Objectives: To investigate the immediate effects of humming and subsequent um-hum phonation on the computed parameters of electroglottographic (EGG) signals in muscle tension dysphonia (MTD) patients and nondysphonic speakers.
Methods: We included 21 MTD participants exhibiting both vocal roughness and supraglottic compression, who were able to produce successful humming and um-hum phonation. Twenty nondysphonic participants were selected as controls. Each participant was instructed to perform three phonatory tasks: natural phonation, humming phonation without pitch changes, and subsequent um-hum phonation, that is, humming with a pitch glide up as if agreeing with someone. Acoustic and EGG signals were recorded while the participants performed these tasks. Computed parameters reflecting the irregularities in vocal fold vibrations and the degree of glottal contact were calculated and compared between the tasks.
Results: The MTD group showed decreases in both perceptual vocal roughness and acoustic perturbation parameters while performing the tasks. The perturbation parameters of EGG signals and the standard deviation of the contact quotient (CQ) also exhibited significant decreases associated with either of humming or um-hum phonation in both groups. In addition, the CQ exhibited significant increases following humming alone in the MTD group and the combination of humming and um-hum phonation in both groups.

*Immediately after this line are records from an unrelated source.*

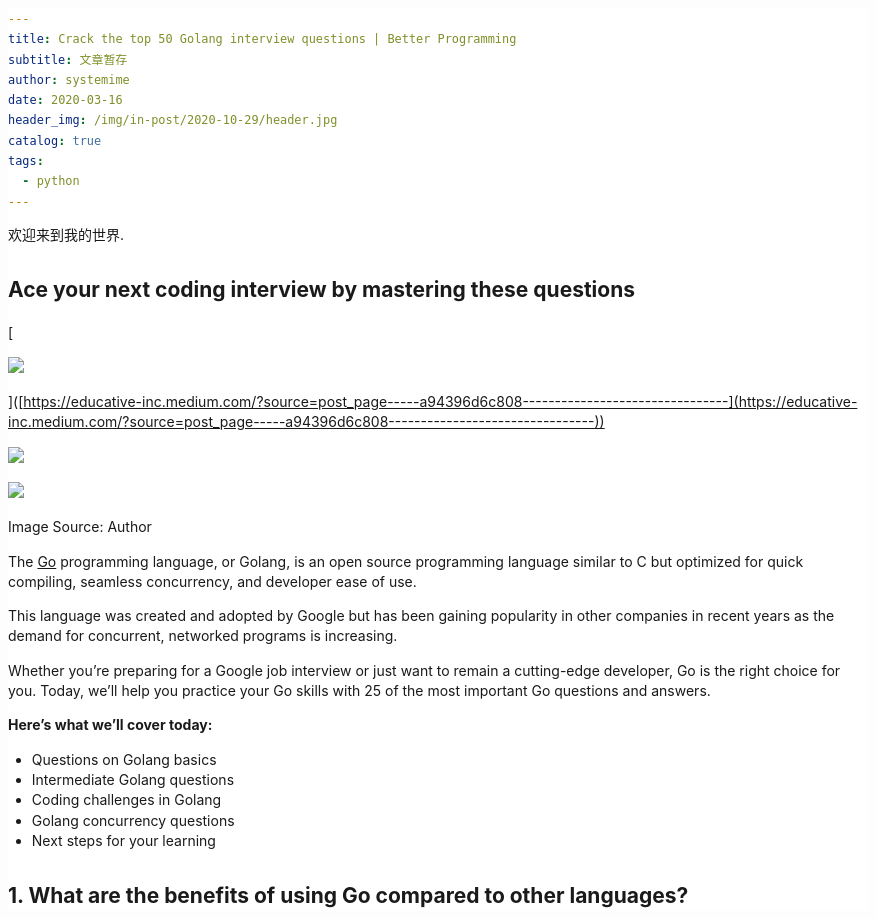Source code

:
 ```yaml
---
title: Crack the top 50 Golang interview questions | Better Programming
subtitle: 文章暂存
author: systemime
date: 2020-03-16
header_img: /img/in-post/2020-10-29/header.jpg
catalog: true
tags:
  - python
---
```


欢迎来到我的世界.



## Ace your next coding interview by mastering these questions

\[

![](https://miro.medium.com/fit/c/96/96/2*sbWiZ06-xW2LYq2srihW2Q.png)

]([https://educative-inc.medium.com/?source=post_page-----a94396d6c808--------------------------------](https://educative-inc.medium.com/?source=post_page-----a94396d6c808--------------------------------))

![](https://miro.medium.com/max/2048/1*7XM4m2xt_Lkdvj9EemjbOg.png?q=20)

![](https://miro.medium.com/max/2048/1*7XM4m2xt_Lkdvj9EemjbOg.png)

Image Source: Author

The [Go](https://golang.org/) programming language, or Golang, is an open source programming language similar to C but optimized for quick compiling, seamless concurrency, and developer ease of use.

This language was created and adopted by Google but has been gaining popularity in other companies in recent years as the demand for concurrent, networked programs is increasing.

Whether you’re preparing for a Google job interview or just want to remain a cutting-edge developer, Go is the right choice for you. Today, we’ll help you practice your Go skills with 25 of the most important Go questions and answers.

**Here’s what we’ll cover today:**

-   Questions on Golang basics
-   Intermediate Golang questions
-   Coding challenges in Golang
-   Golang concurrency questions
-   Next steps for your learning

## 1. What are the benefits of using Go compared to other languages?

Conclusions: These results suggest that the combination of humming without pitch changes and subsequent um-hum phonation have the immediate effect in adjusting the regularity of vocal fold vibration and augmenting the degree of glottal contact in MTD patients as well as nondysphonic speakers, whereas humming alone increases the degree of glottal contact in MTD patients.
Keywords: Contact quotient; Electroglottography; Humming; Muscle tension dysphonia; Perturbation analysis; Um-hum.